08 Feb 2024
Photonics company says 'skyrocketing' bandwidth demands of AI data centers is behind strategic investment.
Lumentum has revealed plans to ramp up optical transceiver production capacity at its site in Thailand, in response to what the photonics company described as “skyrocketing” demand for cutting-edge optical transceivers to be deployed in high-speed data centers supporting artificial intelligence (AI) applications.
But CEO Alan Lowe also told an investor conference call discussing the US firm’s latest financial results that its other key business areas - largely telecoms, 3D sensing, and industrial lasers - were facing various challenges in the near term as major customers continue to work through a stockpile of products purchased last year.
Export restrictions hit
Overall the company posted sales of $367 million for the December quarter, up from September’s low point but still down more than 27 per cent compared with the same period last year.
Lumentum’s “industrial technology” business unit, largely made up of 3D sensing and industrial laser sales, fared even worse, declining nearly 35 per cent year-on-year to $80 million.
The company’s annual sales will also be hit by around $45 million as a result of new US export regulations concerning the Chinese networking giant Huawei.
And despite Lowe’s outlook indicating a strong return to growth across the business from June onwards, the short-term issues appeared to hit investor sentiment, with Lumentum’s stock price falling by more than 15 per cent following the latest update.
“We are shaping the future of data transmission,” the CEO told investors. “Lumentum stands at the leading edge of photonics innovation, partnering with customers to enable the future of data centers and the networks that connect them.
“Given the surging bandwidth demands of AI data centers, and our strong traction on new transceiver opportunities, we are strategically expanding our leading-edge transceiver manufacturing capacity.
“As a key part of this expansion, we are investing in state-of-the-art production lines at our manufacturing facility in Thailand.”
That investment comes at the same time that Lumentum is consolidating its wafer fabrication facilities in Japan and other sites in China, the latter partly in response to the recently extended US export restrictions.
Lowe said that Lumentum was expecting to qualify its silicon photonics approach to support more energy-efficient 800 Gb/s optical transceivers initially, with production of the firm’s latest high-speed vertical-cavity surface-emitting lasers (VCSELs), each operating at 100 Gb/s, expected to ramp in the second half of this year.
Since acquiring the Hong Kong-based transceiver business Cloud Light - originally a TDK spin-off - last November, Lumentum has been able to target the fast-growing AI data center market with both transceiver products and laser components.
Lowe and his team believe that the Thailand facility ramp will enable the firm to lead an initial wave of 1.6 Tb/s transceivers that will end up becoming the “workhorse” of next-generation data centers.

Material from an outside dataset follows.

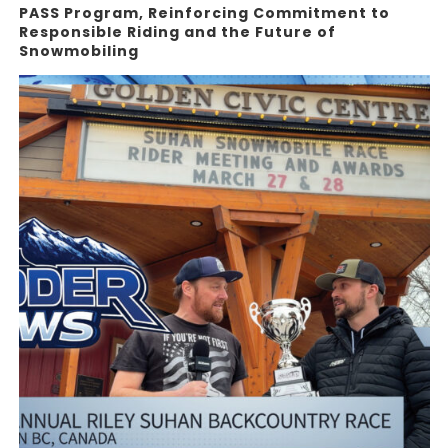
PASS Program, Reinforcing Commitment to
Responsible Riding and the Future of
Snowmobiling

“High-speed data center demand is skyrocketing,” said the CEO, adding that Lumentum should be able to grow its market share in the sector as it rises from a relatively low base.
With demand for its telecommunications products and ultrafast industrial lasers expected to bounce back later this year alongside the site consolidation effort, he is expecting both sales and margins to improve towards the end of the year.

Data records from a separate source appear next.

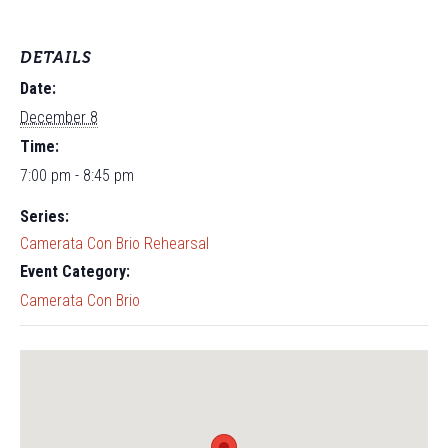
DETAILS
Date:
December 8
Time:
7:00 pm - 8:45 pm
Series:
Camerata Con Brio Rehearsal
Event Category:
Camerata Con Brio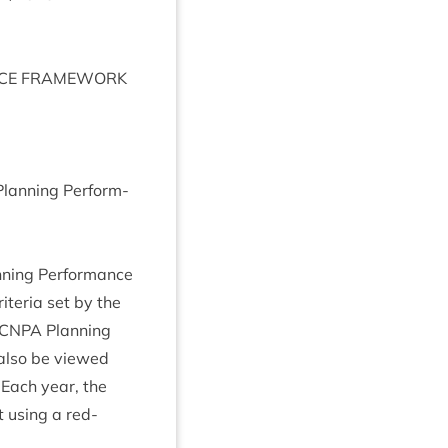
CE
FRAME­WORK
Plan­ning Per­form­
n­ning Per­form­ance
i­ter­ia set by the
CNPA
Plan­ning
n also be viewed
. Each year, the
 using a red-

But the more immediate future will see Lumentum’s industrial technology sales fall sharply, partly as a result of excess ultrafast laser inventory at a key customer, and partly as a result of lost market share in 3D sensing applications for Apple’s smart phones.
Despite that CEO Lowe said he was “very excited” about future prospects for ultrafast lasers, with applications in solar cell, displays, PCB, and electric vehicle battery production all expected to ramp up later this year.
• In their outlook for the March quarter, Lumentum’s executives suggested that the firm’s sales revenues would remain close to the December quarter figure, at somewhere between $350 million and $380 million.
That is despite the additional contribution of a full quarter of sales from the growing Cloud Light business, with other elements of the Lumentum business experiencing a decline in demand.
After digesting that forecast, investors sent Lumentum’s share price tumbling more than 15 per cent. Trading at close to $49 on the Nasdaq, the stock currently commands a market capitalization of around $3.3 billion.